The firing continued for two days, on and off. Then it ceased. Colonel Alex. Somervell came in with the report that the Mexican advance guard had retired without crossing. But there was considerable talk about making Colonel Sidney Sherman the commander-in-chief. However, in the morning notices, signed by General Houston, were stuck up with wooden pegs on the trees, saying that any man who attempted to organize volunteers from the army would be “court-martialed and shot.” This stopped much of the talk.

More recruits joined from East Texas. Among them was one especially nice-looking man, with the high-sounding name of Mirabeau Buonaparte Lamar. He was from a famous Georgia family; had been a newspaper editor, and could write poetry. He had walked almost all the way up from Velasco to join the Texan army as a private. The men agreed that he would not remain a private long.

Colonel Rusk, the secretary of war, was reported to have been sent by the government on purpose to urge General Houston to fight. And a tart dispatch was received from the president.

To Gen. Sam Houston.

Sir: The enemy are laughing you to scorn. You must fight them. You must retreat no further. The country expects you to fight. The salvation of the country depends on your doing so.

David G. Burnet.

The general appeared to pay no attention to this interference, as if he were bent upon pursuing his own plans. But it was rumored that one column of the Mexican army had crossed the Brazos, at last, and was heading eastward. This might be so, for on the morning of April 12 orders were issued to break camp and prepare to leave. All that day and half of the next day the steamboat Yellowstone and a ferry flat-boat were busy carrying the 523 men, the wagons and the horses and oxen, from the west bank to the east bank.

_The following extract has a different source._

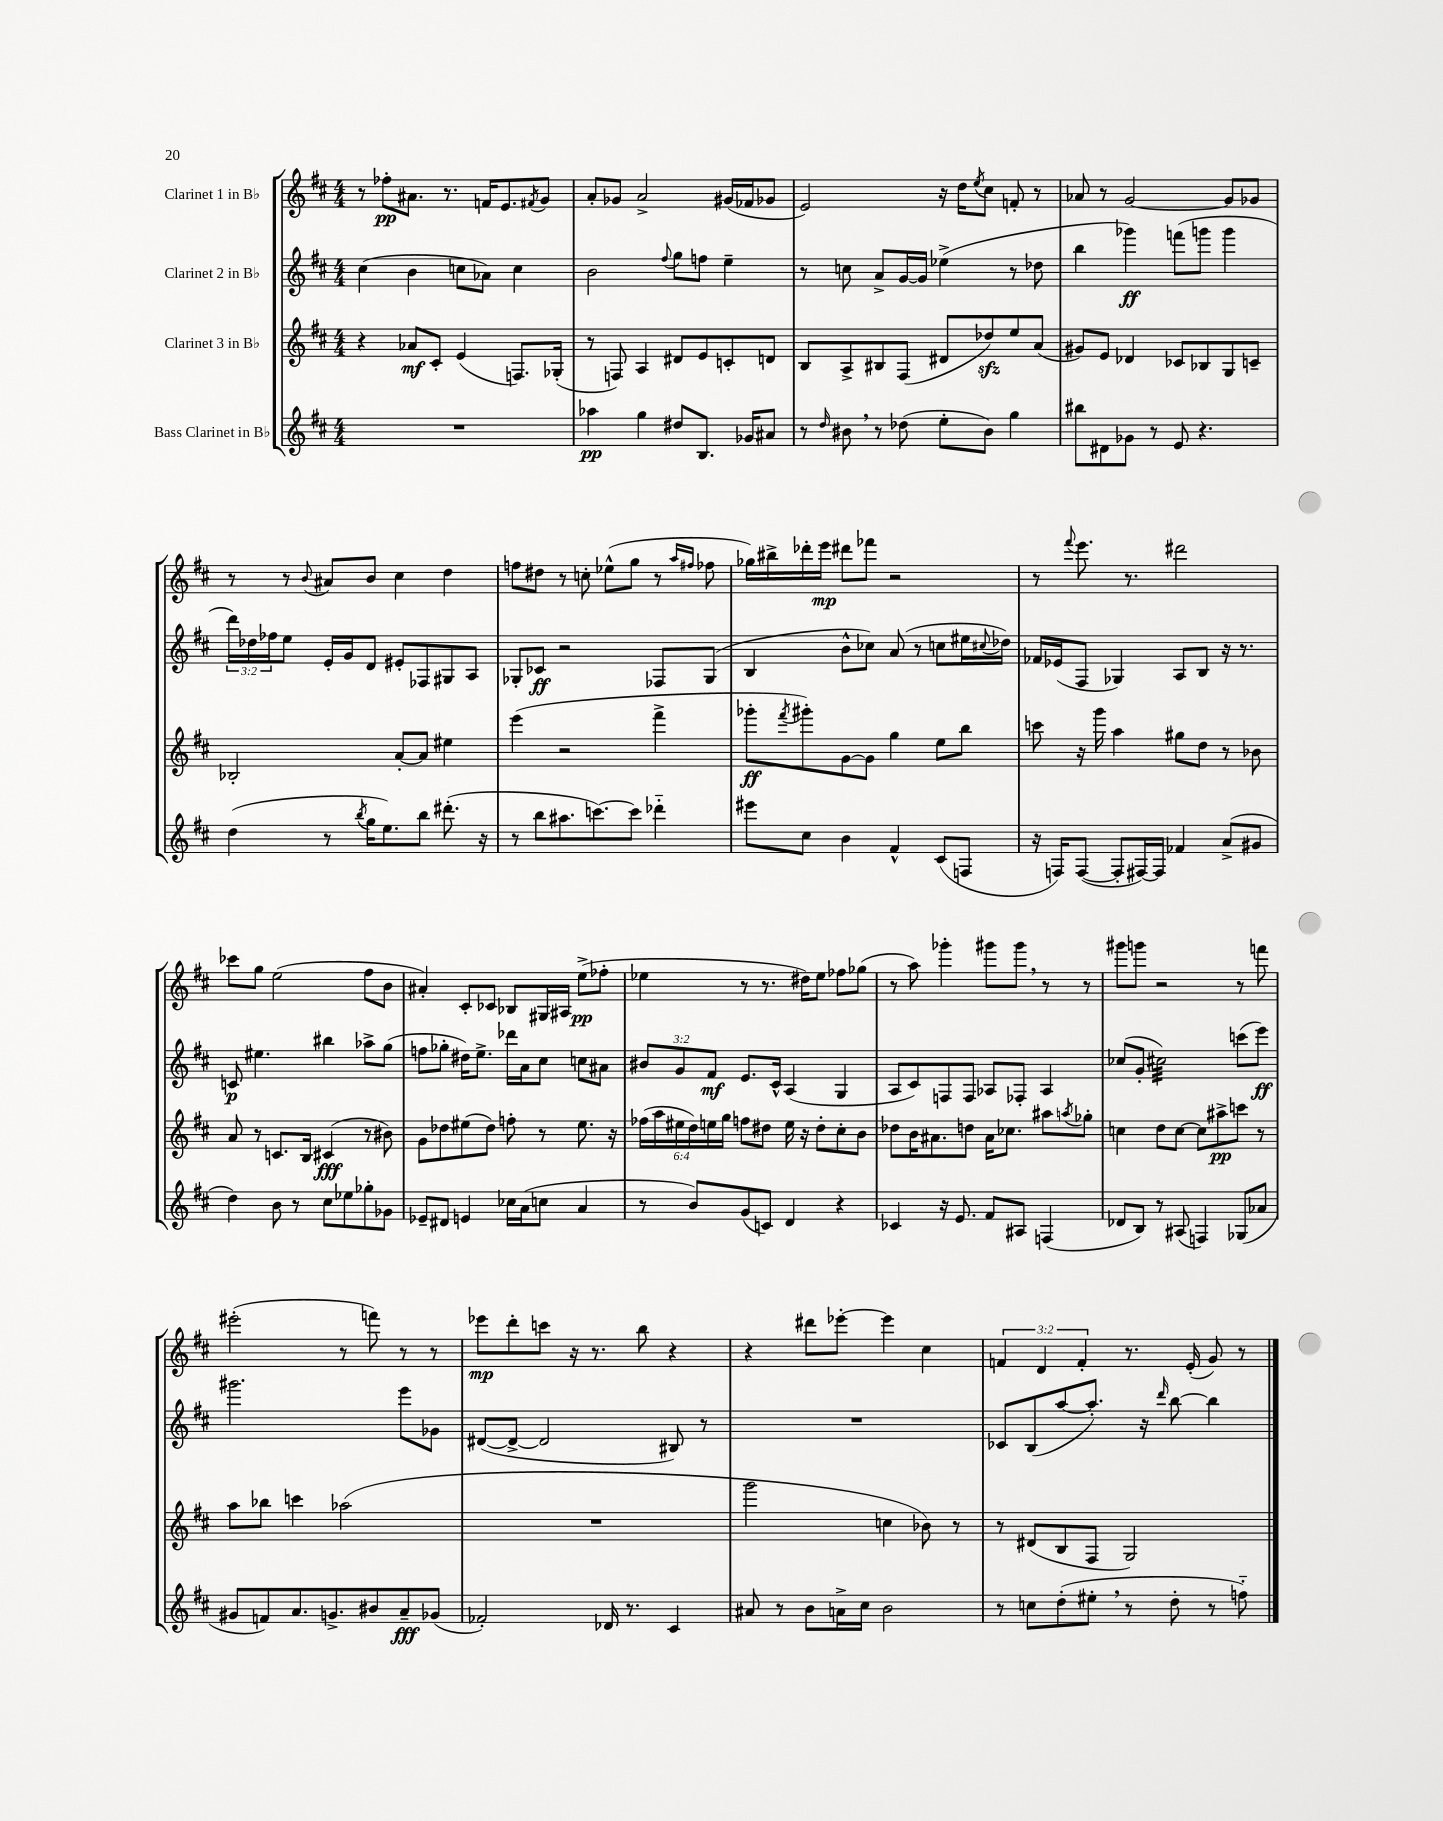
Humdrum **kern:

Affairs looked brighter. At Groce’s, on the east bank, the two cannon from Cincinnati were found waiting. They were iron six-pounders and had been presented by the citizens of Cincinnati to the Republic of Texas. It seemed good to Ernest to see something that had been in Cincinnati. He rather believed that his mother had looked upon these cannon. He wondered if she had guessed that they were coming straight to him—and why she had not thought to put a note in them!

No cannon shot accompanied them; all had been lost on the long way. But blacksmiths were set at work cutting up horseshoes and chains and other iron, to be tied in cotton bags, as canister. Colonel Hockley was placed in charge of the cannon.

Yes, one column of the Mexican army had crossed the Brazos. A dispatch from Captain Wiley Martin told this. A portion of the column had threatened him at Fort Bend, while the rest of the column had gone below and seized a ferry kept by an old negro. They had yelled to the negro in English, and he had thought that they were some Texans wanting the ferry.